What’s next … the handlebars of my first tricycle? Never fear … we will get back to making new things rather than digging up old ones. Just give us a little interval. Ah yes.

August down.

Hey, let's go to outer spaceMan, it’s so hot in here. Marvin, can you turn up the air conditioning? Oh, right … our air conditioning is a broken skylight. Sigh. Okay … break another skylight, then. Use my forty-foot pole … the one I use to keep my distance from things (and people) I don’t like.

Yes, friends … it is the end of summer, past the dog days. August is coughing up blood, writhing in the blistering sun. (Look on the bright side, brother.) Not much going on around the abandoned Cheney Hammer Mill, as you might have suspected. I laid down a piano part on perhaps one of the most ludicrous recordings I’ve ever played on. I saw some bluejays in the courtyard. What else happened? Not mucho.

Whoever said being a musician is tantamount to perpetual unemployment was on to something. (Hey … I think that was me.) You can see why we often opt for these less-than-optimal interstellar tours, in lieu of the more profitable terrestrial variety. Pretty simple, really … crappy work is better than no work at all. We are always open to seeking a new audience, even if that means holding our breath for weeks at a time. (There must be a better way to travel through space. Where’s Gene Roddenberry when you need him?)

Once we get finished with the current set of recordings, Big Green will likely take a romp around the known solar system; maybe a 2-week Autumn tour to promote … I don’t know, whatever we have to toss out there. Trouble is, on most alien worlds, the music fans have six or seven arm-like appendages, so you have to have a lot of product to keep them satisfied. Hell, they can absorb our entire canon and still have several arms free. We’ve got to get busy!

My hope is that, this time, wherever it is we’re traveling to, we have the assistance of Mitch Macaphee, our mad science adviser. His absence was sorely felt on our last, disastrous foray into the galactic hinterlands. Which proves that having a crazy driver is better than no driver at all. (At least out where there’s very little to crash into.)

Dawg days.

Things are heating up around here. Not surprising. I left the mansized tuber in charge of the thermostats. Bugger was born in a greenhouse, what the hell was I thinking?

Well, summer is upon us, friends. No, not summer by the calendar, but rather summer by the sweat of the brow. Or so it goes in the northern climes of the northern hemisphere, on that land mass known as “North America”, just below the mighty lake Ontario, maker of much snow in the darker months – a kind of ice goddess, if you will. (Hell, even if you won’t.) It doesn’t take much to raise the temperature in the abandoned Cheney Hammer Mill – all that brick, you know, baking in the direct sunlight, no trees to protect us. It’s like spending a night in the box. Sure wish you stop trying to help me, Captain.

Okay, so… what’s my summer project going to be? Could be any of a number of things. As Big Green has no interstellar tour booked, I may play a few gigs with my old cover band, Putting On The Ritz (a.k.a. the only group with an audience that can put up with me for more than five gigs in a row). Well, that’s one thing. Another is to get a podcast going – a project Matt and I had started, then forgotten about, maybe six months ago. Could try that again. Then there’s all those recordings lying around either half-finished or just gathering dust. Summer might be a good time to sort through all that stuff.

Then there’s recording, of course. We could try that, for a change. Let’s not get crazy.

Matt’s been working on his Facebook posts from Spring Farm Cares – video postings and blog entries. Check it out. I’ve been liking it o-plenty. Now that’s a summer project, friends. Would that I could be that ambitious. About the best I can do is sit around strumming Ian Anderson songs on Matt’s battered 1978 Aspen six-string acoustic. Hey – set up a Web cam and there’s your podcast, buck. 

Hmmm. How many more problems can I solve sitting on my ass? Not sure. It’s TOR:CON 4 over here at the hammer mill. Batten down the hatches!

════

### TASK REQUIREMENTS
Copy the post starting with "What’s next …" and going on through "August down.", substituting "bicycle" for "tricycle".

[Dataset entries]
════

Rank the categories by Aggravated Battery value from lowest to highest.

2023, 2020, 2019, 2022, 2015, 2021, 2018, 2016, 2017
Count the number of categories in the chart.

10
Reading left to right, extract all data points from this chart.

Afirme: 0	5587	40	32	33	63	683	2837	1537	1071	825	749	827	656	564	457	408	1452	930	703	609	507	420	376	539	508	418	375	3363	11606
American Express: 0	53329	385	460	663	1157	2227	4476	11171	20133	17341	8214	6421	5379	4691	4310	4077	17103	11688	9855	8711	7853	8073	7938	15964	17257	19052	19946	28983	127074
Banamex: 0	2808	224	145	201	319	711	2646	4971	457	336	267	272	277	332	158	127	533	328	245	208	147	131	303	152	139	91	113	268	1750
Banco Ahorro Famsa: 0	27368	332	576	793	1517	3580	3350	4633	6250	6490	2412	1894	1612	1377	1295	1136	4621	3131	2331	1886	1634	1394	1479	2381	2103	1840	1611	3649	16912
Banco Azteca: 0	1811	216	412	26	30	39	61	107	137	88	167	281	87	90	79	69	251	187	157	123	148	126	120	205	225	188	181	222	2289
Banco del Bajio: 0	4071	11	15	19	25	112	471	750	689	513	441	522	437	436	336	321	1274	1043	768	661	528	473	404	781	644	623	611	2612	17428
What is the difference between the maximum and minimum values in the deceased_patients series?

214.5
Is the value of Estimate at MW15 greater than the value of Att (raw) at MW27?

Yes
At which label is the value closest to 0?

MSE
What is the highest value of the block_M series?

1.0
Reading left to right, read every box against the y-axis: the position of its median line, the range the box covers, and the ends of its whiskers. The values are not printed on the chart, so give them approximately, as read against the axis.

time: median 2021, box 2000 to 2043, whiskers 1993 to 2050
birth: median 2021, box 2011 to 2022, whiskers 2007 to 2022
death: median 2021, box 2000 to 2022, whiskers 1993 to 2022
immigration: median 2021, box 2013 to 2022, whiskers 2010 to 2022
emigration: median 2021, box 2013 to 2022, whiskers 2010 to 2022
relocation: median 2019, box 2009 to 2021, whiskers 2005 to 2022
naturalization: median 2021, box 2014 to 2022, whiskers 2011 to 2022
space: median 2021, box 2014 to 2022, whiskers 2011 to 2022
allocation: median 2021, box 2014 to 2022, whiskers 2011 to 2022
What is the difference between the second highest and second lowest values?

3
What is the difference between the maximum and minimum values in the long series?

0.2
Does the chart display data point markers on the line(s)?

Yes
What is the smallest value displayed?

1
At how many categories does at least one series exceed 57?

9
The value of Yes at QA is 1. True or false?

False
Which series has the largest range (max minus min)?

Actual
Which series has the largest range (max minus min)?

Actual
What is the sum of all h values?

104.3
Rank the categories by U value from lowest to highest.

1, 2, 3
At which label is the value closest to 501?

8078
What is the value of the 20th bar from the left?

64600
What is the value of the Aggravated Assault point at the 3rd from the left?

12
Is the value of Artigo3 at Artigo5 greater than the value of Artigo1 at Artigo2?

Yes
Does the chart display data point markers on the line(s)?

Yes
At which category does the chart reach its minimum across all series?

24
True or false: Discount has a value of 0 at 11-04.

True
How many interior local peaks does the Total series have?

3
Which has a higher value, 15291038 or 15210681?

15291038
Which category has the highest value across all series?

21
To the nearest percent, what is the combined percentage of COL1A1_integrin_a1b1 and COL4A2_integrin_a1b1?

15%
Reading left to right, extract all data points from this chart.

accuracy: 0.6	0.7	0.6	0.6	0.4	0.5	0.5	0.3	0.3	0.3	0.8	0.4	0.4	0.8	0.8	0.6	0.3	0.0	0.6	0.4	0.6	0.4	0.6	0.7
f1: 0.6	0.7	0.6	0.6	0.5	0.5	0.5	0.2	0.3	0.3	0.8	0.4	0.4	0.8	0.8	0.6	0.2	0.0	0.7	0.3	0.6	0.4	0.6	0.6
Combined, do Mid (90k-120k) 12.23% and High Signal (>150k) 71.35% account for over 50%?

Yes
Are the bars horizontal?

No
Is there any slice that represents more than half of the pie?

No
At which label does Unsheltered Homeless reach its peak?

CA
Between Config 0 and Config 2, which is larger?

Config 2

════

### RESPONSE BOX
What’s next … the handlebars of my first bicycle? Never fear … we will get back to making new things rather than digging up old ones. Just give us a little interval. Ah yes.

August down.